■ **Problem statement**: Repeat, exactly and completely, the entries shown underneath.
####
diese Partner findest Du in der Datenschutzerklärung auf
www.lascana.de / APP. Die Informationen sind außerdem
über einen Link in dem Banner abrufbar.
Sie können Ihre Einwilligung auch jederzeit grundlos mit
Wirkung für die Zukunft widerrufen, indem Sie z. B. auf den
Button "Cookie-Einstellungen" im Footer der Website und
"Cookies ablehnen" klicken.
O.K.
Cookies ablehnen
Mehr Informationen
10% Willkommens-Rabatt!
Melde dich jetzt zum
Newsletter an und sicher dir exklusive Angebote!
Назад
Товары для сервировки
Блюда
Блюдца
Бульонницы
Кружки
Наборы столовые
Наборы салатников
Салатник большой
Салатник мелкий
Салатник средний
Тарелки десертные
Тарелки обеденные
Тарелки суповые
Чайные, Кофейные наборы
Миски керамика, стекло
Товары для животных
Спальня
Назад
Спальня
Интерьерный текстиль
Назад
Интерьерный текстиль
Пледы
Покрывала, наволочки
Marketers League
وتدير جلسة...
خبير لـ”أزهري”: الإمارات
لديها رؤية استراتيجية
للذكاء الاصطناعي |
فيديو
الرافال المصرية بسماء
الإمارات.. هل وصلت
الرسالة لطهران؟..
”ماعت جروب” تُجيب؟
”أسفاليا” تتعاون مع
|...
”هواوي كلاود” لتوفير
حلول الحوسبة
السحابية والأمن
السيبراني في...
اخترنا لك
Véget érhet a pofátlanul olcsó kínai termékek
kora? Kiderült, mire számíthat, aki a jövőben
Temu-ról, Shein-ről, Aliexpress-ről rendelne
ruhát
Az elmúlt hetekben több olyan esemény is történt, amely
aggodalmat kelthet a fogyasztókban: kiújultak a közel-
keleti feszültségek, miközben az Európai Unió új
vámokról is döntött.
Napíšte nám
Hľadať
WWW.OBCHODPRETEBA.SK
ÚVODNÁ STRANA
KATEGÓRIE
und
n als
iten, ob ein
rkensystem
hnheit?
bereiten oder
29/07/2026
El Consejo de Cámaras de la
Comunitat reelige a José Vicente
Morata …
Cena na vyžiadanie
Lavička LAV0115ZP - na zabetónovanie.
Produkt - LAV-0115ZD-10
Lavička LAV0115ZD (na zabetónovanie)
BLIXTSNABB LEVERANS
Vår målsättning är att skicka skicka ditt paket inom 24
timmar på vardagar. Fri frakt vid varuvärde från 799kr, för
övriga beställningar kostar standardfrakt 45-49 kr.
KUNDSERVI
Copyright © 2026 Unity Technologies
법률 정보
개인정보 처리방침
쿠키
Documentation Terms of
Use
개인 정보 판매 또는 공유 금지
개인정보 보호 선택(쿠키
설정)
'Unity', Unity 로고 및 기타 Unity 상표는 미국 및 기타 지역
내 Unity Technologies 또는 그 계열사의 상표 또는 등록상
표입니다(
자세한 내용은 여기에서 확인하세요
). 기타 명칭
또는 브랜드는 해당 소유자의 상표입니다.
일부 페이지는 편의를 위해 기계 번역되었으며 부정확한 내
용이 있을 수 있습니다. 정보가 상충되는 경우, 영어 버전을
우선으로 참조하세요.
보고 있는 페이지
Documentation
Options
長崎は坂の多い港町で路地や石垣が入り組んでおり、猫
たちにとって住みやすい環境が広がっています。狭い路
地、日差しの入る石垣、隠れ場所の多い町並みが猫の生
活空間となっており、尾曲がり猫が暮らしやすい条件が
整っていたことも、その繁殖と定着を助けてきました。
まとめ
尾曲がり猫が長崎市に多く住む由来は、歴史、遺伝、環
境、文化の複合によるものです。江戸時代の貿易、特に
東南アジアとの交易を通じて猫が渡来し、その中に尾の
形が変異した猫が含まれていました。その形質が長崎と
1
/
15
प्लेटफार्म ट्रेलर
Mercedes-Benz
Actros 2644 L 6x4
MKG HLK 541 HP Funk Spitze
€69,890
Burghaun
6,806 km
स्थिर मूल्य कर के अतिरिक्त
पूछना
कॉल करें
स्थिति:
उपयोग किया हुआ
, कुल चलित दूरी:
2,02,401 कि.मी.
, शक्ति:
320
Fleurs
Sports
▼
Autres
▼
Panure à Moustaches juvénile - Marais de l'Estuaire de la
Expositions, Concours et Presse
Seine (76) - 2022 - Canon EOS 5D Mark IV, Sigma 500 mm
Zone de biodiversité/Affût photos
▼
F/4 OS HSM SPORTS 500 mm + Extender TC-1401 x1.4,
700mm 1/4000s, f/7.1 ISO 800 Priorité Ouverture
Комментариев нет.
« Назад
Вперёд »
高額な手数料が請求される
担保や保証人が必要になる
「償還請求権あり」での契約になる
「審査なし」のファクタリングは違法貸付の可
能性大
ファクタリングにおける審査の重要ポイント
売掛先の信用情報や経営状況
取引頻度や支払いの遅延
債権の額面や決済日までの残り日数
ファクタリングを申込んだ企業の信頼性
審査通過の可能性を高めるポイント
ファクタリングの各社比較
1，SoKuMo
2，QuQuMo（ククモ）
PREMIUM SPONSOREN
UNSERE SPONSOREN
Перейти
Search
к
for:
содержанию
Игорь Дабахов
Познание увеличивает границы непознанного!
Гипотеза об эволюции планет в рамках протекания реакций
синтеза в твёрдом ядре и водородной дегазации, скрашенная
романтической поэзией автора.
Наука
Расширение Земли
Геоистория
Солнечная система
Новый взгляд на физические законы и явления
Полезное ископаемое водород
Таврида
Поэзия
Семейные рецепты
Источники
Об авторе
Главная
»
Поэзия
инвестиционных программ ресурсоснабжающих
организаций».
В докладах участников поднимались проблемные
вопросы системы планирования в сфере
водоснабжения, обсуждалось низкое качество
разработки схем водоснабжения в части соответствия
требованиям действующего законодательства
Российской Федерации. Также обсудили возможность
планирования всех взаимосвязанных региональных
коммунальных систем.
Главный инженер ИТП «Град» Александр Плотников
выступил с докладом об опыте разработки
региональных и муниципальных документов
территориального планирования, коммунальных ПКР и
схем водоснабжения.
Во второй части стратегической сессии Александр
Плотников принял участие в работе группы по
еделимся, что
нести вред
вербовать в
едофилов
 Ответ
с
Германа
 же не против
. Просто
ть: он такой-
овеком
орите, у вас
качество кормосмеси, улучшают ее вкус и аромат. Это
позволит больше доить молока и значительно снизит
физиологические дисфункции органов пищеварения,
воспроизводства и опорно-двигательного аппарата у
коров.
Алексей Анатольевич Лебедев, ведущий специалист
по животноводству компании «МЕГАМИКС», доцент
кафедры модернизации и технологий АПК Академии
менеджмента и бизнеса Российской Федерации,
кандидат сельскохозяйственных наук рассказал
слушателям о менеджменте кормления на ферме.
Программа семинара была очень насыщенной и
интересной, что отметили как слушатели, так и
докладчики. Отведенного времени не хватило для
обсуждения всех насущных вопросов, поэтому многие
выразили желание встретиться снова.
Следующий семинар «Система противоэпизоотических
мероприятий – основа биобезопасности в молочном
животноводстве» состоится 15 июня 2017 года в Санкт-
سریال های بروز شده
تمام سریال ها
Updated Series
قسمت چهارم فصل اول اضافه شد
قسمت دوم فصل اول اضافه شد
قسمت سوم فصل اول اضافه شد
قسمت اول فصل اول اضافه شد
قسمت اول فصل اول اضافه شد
####
■ **The completed task**:
diese Partner findest Du in der Datenschutzerklärung auf
www.lascana.de / APP. Die Informationen sind außerdem
über einen Link in dem Banner abrufbar.
Sie können Ihre Einwilligung auch jederzeit grundlos mit
Wirkung für die Zukunft widerrufen, indem Sie z. B. auf den
Button "Cookie-Einstellungen" im Footer der Website und
"Cookies ablehnen" klicken.
O.K.
Cookies ablehnen
Mehr Informationen
10% Willkommens-Rabatt!
Melde dich jetzt zum
Newsletter an und sicher dir exklusive Angebote!
Назад
Товары для сервировки
Блюда
Блюдца
Бульонницы
Кружки
Наборы столовые
Наборы салатников
Салатник большой
Салатник мелкий
Салатник средний
Тарелки десертные
Тарелки обеденные
Тарелки суповые
Чайные, Кофейные наборы
Миски керамика, стекло
Товары для животных
Спальня
Назад
Спальня
Интерьерный текстиль
Назад
Интерьерный текстиль
Пледы
Покрывала, наволочки
Marketers League
وتدير جلسة...
خبير لـ”أزهري”: الإمارات
لديها رؤية استراتيجية
للذكاء الاصطناعي |
فيديو
الرافال المصرية بسماء
الإمارات.. هل وصلت
الرسالة لطهران؟..
”ماعت جروب” تُجيب؟
”أسفاليا” تتعاون مع
|...
”هواوي كلاود” لتوفير
حلول الحوسبة
السحابية والأمن
السيبراني في...
اخترنا لك
Véget érhet a pofátlanul olcsó kínai termékek
kora? Kiderült, mire számíthat, aki a jövőben
Temu-ról, Shein-ről, Aliexpress-ről rendelne
ruhát
Az elmúlt hetekben több olyan esemény is történt, amely
aggodalmat kelthet a fogyasztókban: kiújultak a közel-
keleti feszültségek, miközben az Európai Unió új
vámokról is döntött.
Napíšte nám
Hľadať
WWW.OBCHODPRETEBA.SK
ÚVODNÁ STRANA
KATEGÓRIE
und
n als
iten, ob ein
rkensystem
hnheit?
bereiten oder
29/07/2026
El Consejo de Cámaras de la
Comunitat reelige a José Vicente
Morata …
Cena na vyžiadanie
Lavička LAV0115ZP - na zabetónovanie.
Produkt - LAV-0115ZD-10
Lavička LAV0115ZD (na zabetónovanie)
BLIXTSNABB LEVERANS
Vår målsättning är att skicka skicka ditt paket inom 24
timmar på vardagar. Fri frakt vid varuvärde från 799kr, för
övriga beställningar kostar standardfrakt 45-49 kr.
KUNDSERVI
Copyright © 2026 Unity Technologies
법률 정보
개인정보 처리방침
쿠키
Documentation Terms of
Use
개인 정보 판매 또는 공유 금지
개인정보 보호 선택(쿠키
설정)
'Unity', Unity 로고 및 기타 Unity 상표는 미국 및 기타 지역
내 Unity Technologies 또는 그 계열사의 상표 또는 등록상
표입니다(
자세한 내용은 여기에서 확인하세요
). 기타 명칭
또는 브랜드는 해당 소유자의 상표입니다.
일부 페이지는 편의를 위해 기계 번역되었으며 부정확한 내
용이 있을 수 있습니다. 정보가 상충되는 경우, 영어 버전을
우선으로 참조하세요.
보고 있는 페이지
Documentation
Options
長崎は坂の多い港町で路地や石垣が入り組んでおり、猫
たちにとって住みやすい環境が広がっています。狭い路
地、日差しの入る石垣、隠れ場所の多い町並みが猫の生
活空間となっており、尾曲がり猫が暮らしやすい条件が
整っていたことも、その繁殖と定着を助けてきました。
まとめ
尾曲がり猫が長崎市に多く住む由来は、歴史、遺伝、環
境、文化の複合によるものです。江戸時代の貿易、特に
東南アジアとの交易を通じて猫が渡来し、その中に尾の
形が変異した猫が含まれていました。その形質が長崎と
1
/
15
प्लेटफार्म ट्रेलर
Mercedes-Benz
Actros 2644 L 6x4
MKG HLK 541 HP Funk Spitze
€69,890
Burghaun
6,806 km
स्थिर मूल्य कर के अतिरिक्त
पूछना
कॉल करें
स्थिति:
उपयोग किया हुआ
, कुल चलित दूरी:
2,02,401 कि.मी.
, शक्ति:
320
Fleurs
Sports
▼
Autres
▼
Panure à Moustaches juvénile - Marais de l'Estuaire de la
Expositions, Concours et Presse
Seine (76) - 2022 - Canon EOS 5D Mark IV, Sigma 500 mm
Zone de biodiversité/Affût photos
▼
F/4 OS HSM SPORTS 500 mm + Extender TC-1401 x1.4,
700mm 1/4000s, f/7.1 ISO 800 Priorité Ouverture
Комментариев нет.
« Назад
Вперёд »
高額な手数料が請求される
担保や保証人が必要になる
「償還請求権あり」での契約になる
「審査なし」のファクタリングは違法貸付の可
能性大
ファクタリングにおける審査の重要ポイント
売掛先の信用情報や経営状況
取引頻度や支払いの遅延
債権の額面や決済日までの残り日数
ファクタリングを申込んだ企業の信頼性
審査通過の可能性を高めるポイント
ファクタリングの各社比較
1，SoKuMo
2，QuQuMo（ククモ）
PREMIUM SPONSOREN
UNSERE SPONSOREN
Перейти
Search
к
for:
содержанию
Игорь Дабахов
Познание увеличивает границы непознанного!
Гипотеза об эволюции планет в рамках протекания реакций
синтеза в твёрдом ядре и водородной дегазации, скрашенная
романтической поэзией автора.
Наука
Расширение Земли
Геоистория
Солнечная система
Новый взгляд на физические законы и явления
Полезное ископаемое водород
Таврида
Поэзия
Семейные рецепты
Источники
Об авторе
Главная
»
Поэзия
инвестиционных программ ресурсоснабжающих
организаций».
В докладах участников поднимались проблемные
вопросы системы планирования в сфере
водоснабжения, обсуждалось низкое качество
разработки схем водоснабжения в части соответствия
требованиям действующего законодательства
Российской Федерации. Также обсудили возможность
планирования всех взаимосвязанных региональных
коммунальных систем.
Главный инженер ИТП «Град» Александр Плотников
выступил с докладом об опыте разработки
региональных и муниципальных документов
территориального планирования, коммунальных ПКР и
схем водоснабжения.
Во второй части стратегической сессии Александр
Плотников принял участие в работе группы по
еделимся, что
нести вред
вербовать в
едофилов
 Ответ
с
Германа
 же не против
. Просто
ть: он такой-
овеком
орите, у вас
качество кормосмеси, улучшают ее вкус и аромат. Это
позволит больше доить молока и значительно снизит
физиологические дисфункции органов пищеварения,
воспроизводства и опорно-двигательного аппарата у
коров.
Алексей Анатольевич Лебедев, ведущий специалист
по животноводству компании «МЕГАМИКС», доцент
кафедры модернизации и технологий АПК Академии
менеджмента и бизнеса Российской Федерации,
кандидат сельскохозяйственных наук рассказал
слушателям о менеджменте кормления на ферме.
Программа семинара была очень насыщенной и
интересной, что отметили как слушатели, так и
докладчики. Отведенного времени не хватило для
обсуждения всех насущных вопросов, поэтому многие
выразили желание встретиться снова.
Следующий семинар «Система противоэпизоотических
мероприятий – основа биобезопасности в молочном
животноводстве» состоится 15 июня 2017 года в Санкт-
سریال های بروز شده
تمام سریال ها
Updated Series
قسمت چهارم فصل اول اضافه شد
قسمت دوم فصل اول اضافه شد
قسمت سوم فصل اول اضافه شد
قسمت اول فصل اول اضافه شد
قسمت اول فصل اول اضافه شد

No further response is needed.